## Description of the task
Reproduce the material below line by line, beginning with its first line and ending with the line that contains "Figure 1. Example"; leave out pictures.

## Task input
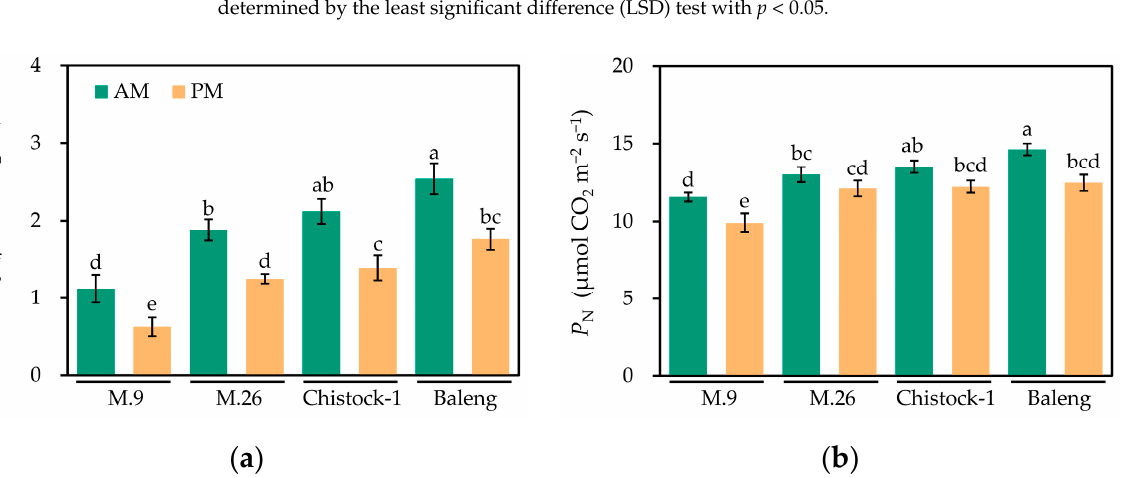
SPAD was measured on the same functional leaves. Data in the table are mean values ( n = 3–4) ± standard error (SE). Different letters after mean values ± standard error in the same column indicate the significant difference determined by the least significant difference (LSD) test with p < 0.05.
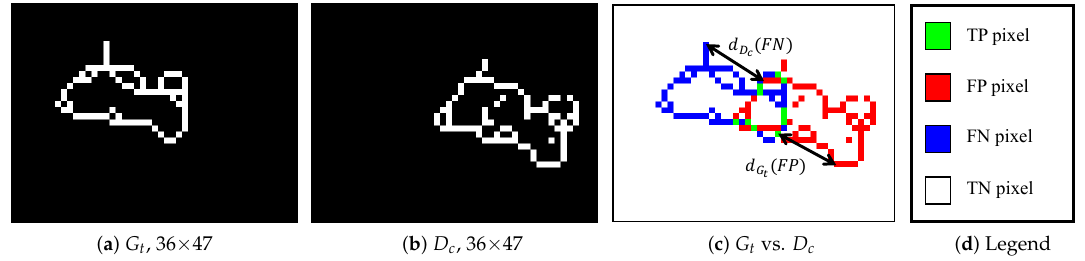
Figure 1. Example a ground truth G t and a desired contour D c . For each FN point, the minimum distance between the considered FN and D c is recorded, called d D the minimum distance between the considered FP and G t is recorded, called d G ( TP ) = 0 and d ( TP ) = for a TP pixel, both d D G t c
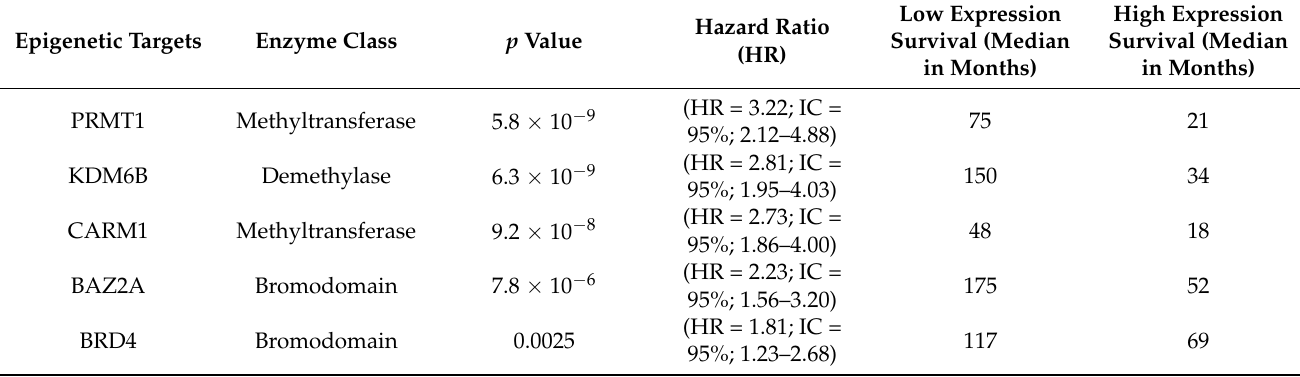
Table 1. The eight significant potential epigenetic targets selected by inverse association with survival rates of patients diagnosed with pulmonary adenocarcinoma. The survival medians of the low and high expression groups of the targets were also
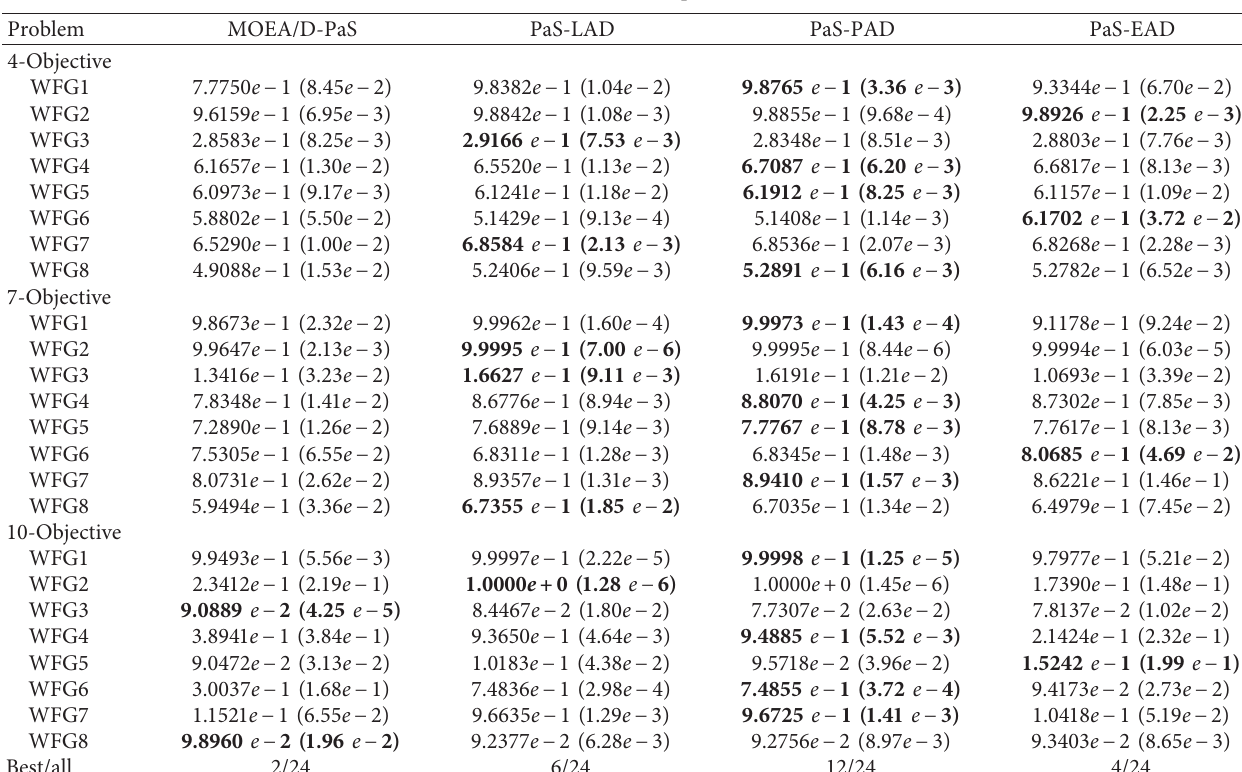
Table 4: HV metric (mean/std) comparison results on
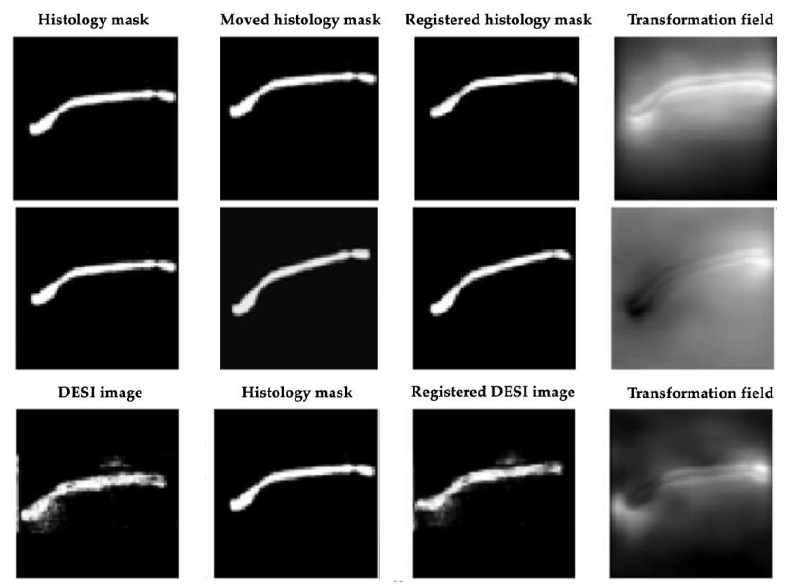
Figure 10. MassReg registration results after training experiment 1. Row 1 — Simulated unregistered pair (translation). Row 2 — Simulated unregistered pair (rotation). Note — the registered histology mask in column 3 of rows 1 and 2 should be identical to the moved histology mask in column 2, as observed. Row 3 — Real unregistered pair. The registered DESI image should be spatially aligned with the histology mask in column 2. In this registration, the DESI image is not moved close enough to the right or shifted enough vertically.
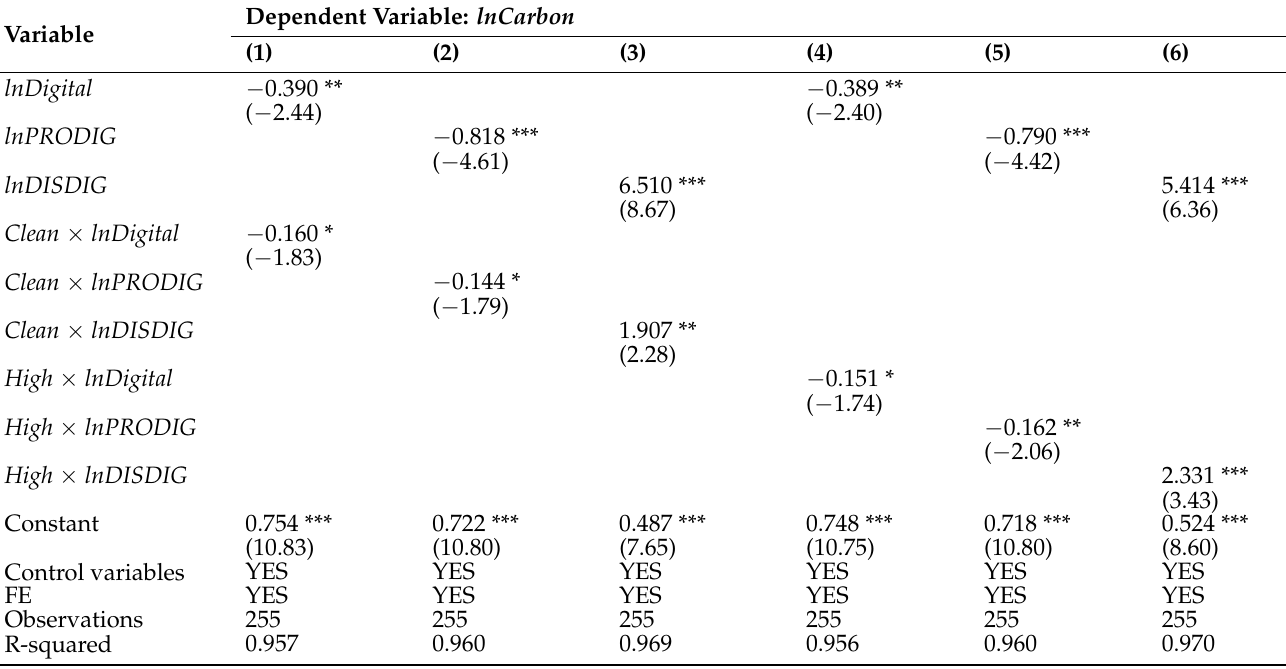
Table 9. Heterogeneity analysis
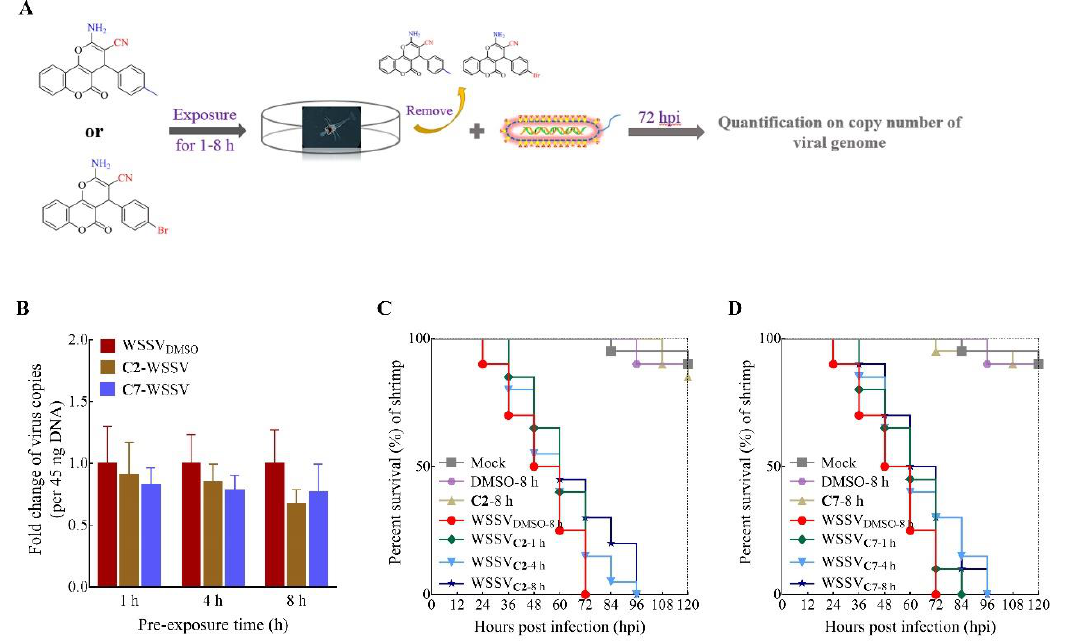
Figure 3. Effect of C2 and C7 pre-exposure was evaluated on WSSV infection. ( A ) Schematic diagram describing the work- flow. ( B ) Quantification on copy number of viral genome in shrimp larvae was tested in C2 and C7 pre-exposure to larvae for 1, 4, and 8 h, followed by WSSV infection. ( C , D ) Survivorship curve of WSSV-infected shrimp was analyzed in C2 and C7 up to 10 mg/L pre-exposure treatment. Each value is represented as the mean ± SD normalized to values for no treat- ment. The p value for each study was determined by Student’s t tests.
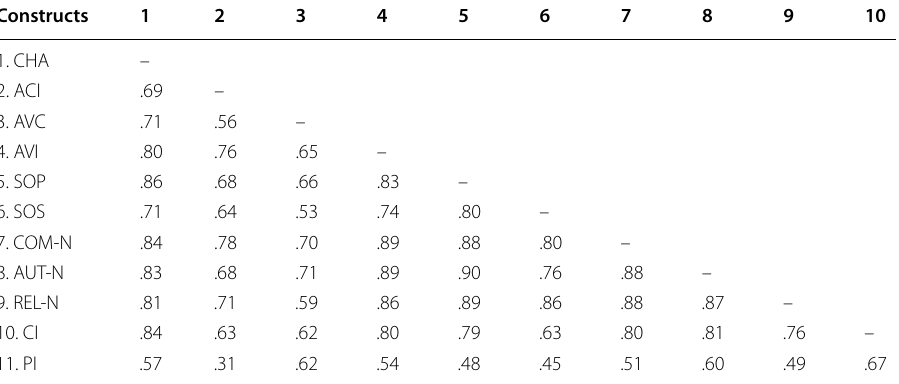
CHA Challenge, ACI Achievement, AVC Avatar customization, AVI Avatar identification, SOP Social presence, SOS Social support, COM-N Competence need fulfillment, AUT-N Autonomy need fulfillment, REL-N Relatedness need fulfillment, CI Intention to continuously use a VR fashion app, PI Intention to make in‑app purchases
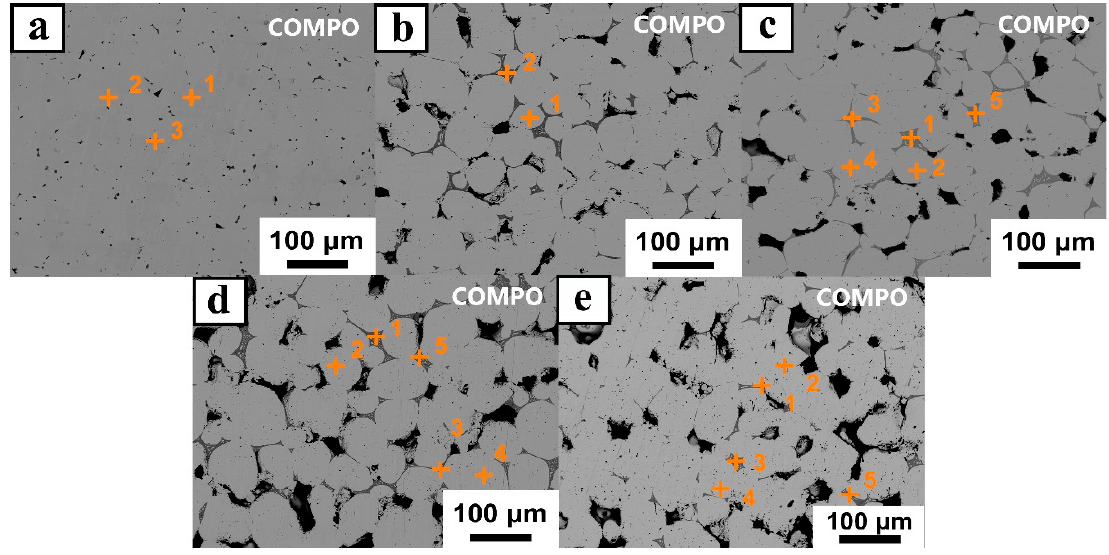
Figure 10. Schematic diagram of positions for EPMA measurements of ( a ) O-1; ( b ) O-2; ( c ) O-3; ( d ) O-4; ( e ) O-5.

## Solution to the exercise
SPAD was measured on the same functional leaves. Data in the table are mean values ( n = 3–4) ± standard error (SE). Different letters after mean values ± standard error in the same column indicate the significant difference determined by the least significant difference (LSD) test with p < 0.05.
Figure 1. Example a ground truth G t and a desired contour D c . For each FN point, the minimum distance between the considered FN and D c is recorded, called d D the minimum distance between the considered FP and G t is recorded, called d G ( TP ) = 0 and d ( TP ) = for a TP pixel, both d D G t c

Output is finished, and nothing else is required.